If I have a favorite among the recordings it is ''The Makropulos Case'' (OSA- 12116), not just because I find the opera particularly rich dramatically and musically, but because in Elisabeth Soderstrom, Mackerras has a singer of uncommon communicative powers. She brings to Emilia Marty a fascinating presence , a distinctive, haunting voice, and extraordinary depth of characterization. The supporting cast features the legendary Czech tenor Beno Blachut and the rising Czech tenor Peter Dvorsky.

Miss Soderstrom sings the title role in ''Katya Kabanova'' (OSA 12109), and she projects this utterly different character with startling conviction. This opera takes longer to get to know than most of Janacek's works, yet the impact is devastating. The power of the piece is put forth stunningly by all involved, including Mr. Dvorsky and the compelling Nadezda Kniplova as the imperious mother-in-law.

Digital technology enhances ''Vixen'': the performance benefits noticeably from the unique clarity of London's digital sound (LDR-72010). This deceptively charming, even beautiful work offers more depth than a first listening might indicate. From the vocally ravishing Lucia Popp as the Vixen and Eva Randova as the Fox, through Dalibor Jedlicka as the Forester (or Gamekeeper), down to the various small vignette roles, this is a handsomely cast album, with vivid performances by all.

Finally, that most severe work, ''From the House of the Dead'' receives a profoundly moving reading from Mackerras (Digital LDR-10036). The cast is strong , and the performance sustains its bleak mood right through to the end, when a wounded eagle is released and the prisoners sing briefly of freedom. In that surge the opera - and Janacek's entire musical-dramatic ethic - reaches apotheosis. That it subsides into the grimness of servitude for the work's closing bars hardly erases the image of that one carefully conceived moment.

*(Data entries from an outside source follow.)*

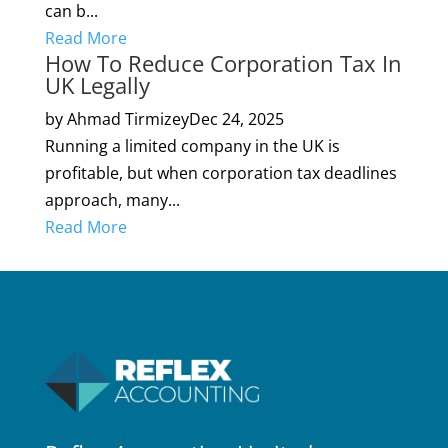
can b...
Read More
How To Reduce Corporation Tax In
UK Legally
by Ahmad Tirmizey
Dec 24, 2025
Running a limited company in the UK is
profitable, but when corporation tax deadlines
approach, many...
Read More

Rafael Kubelik showed New York audiences what a shattering experience this work could can be when he offered it in concert last season with the New York Philharmonic. Kubelik had restored the opera to its lean, ascetic grandeur, purging it of the romanticized corruptions perpetrated by well-meaning disciples after the composer's death (he lived barely two months after finishing it).

Kubelik has this music in every fiber of his being. And so does Mackerras, although one must wonder why he assigned the role of the young Alyeya to a soprano, for a woman's voice intrudes on the sound of the work. Kubelik rightly cast the role for tenor, which may have intruded on the composer's instructions, but was truer to the spirit of the work.

Nevertheless, Mackerras understands the harsh nature of Janacek's orchestral sound. He does not smooth out the rough edges; he does not try to gloss over the thorny textures; he does not try to fill in with lush sounds the arid nature of so much of the writing.

These pieces speak a universal language. This cycle - due to continue sometime later this year with ''Jenufa'' - is blazing testament to the strengths of those works.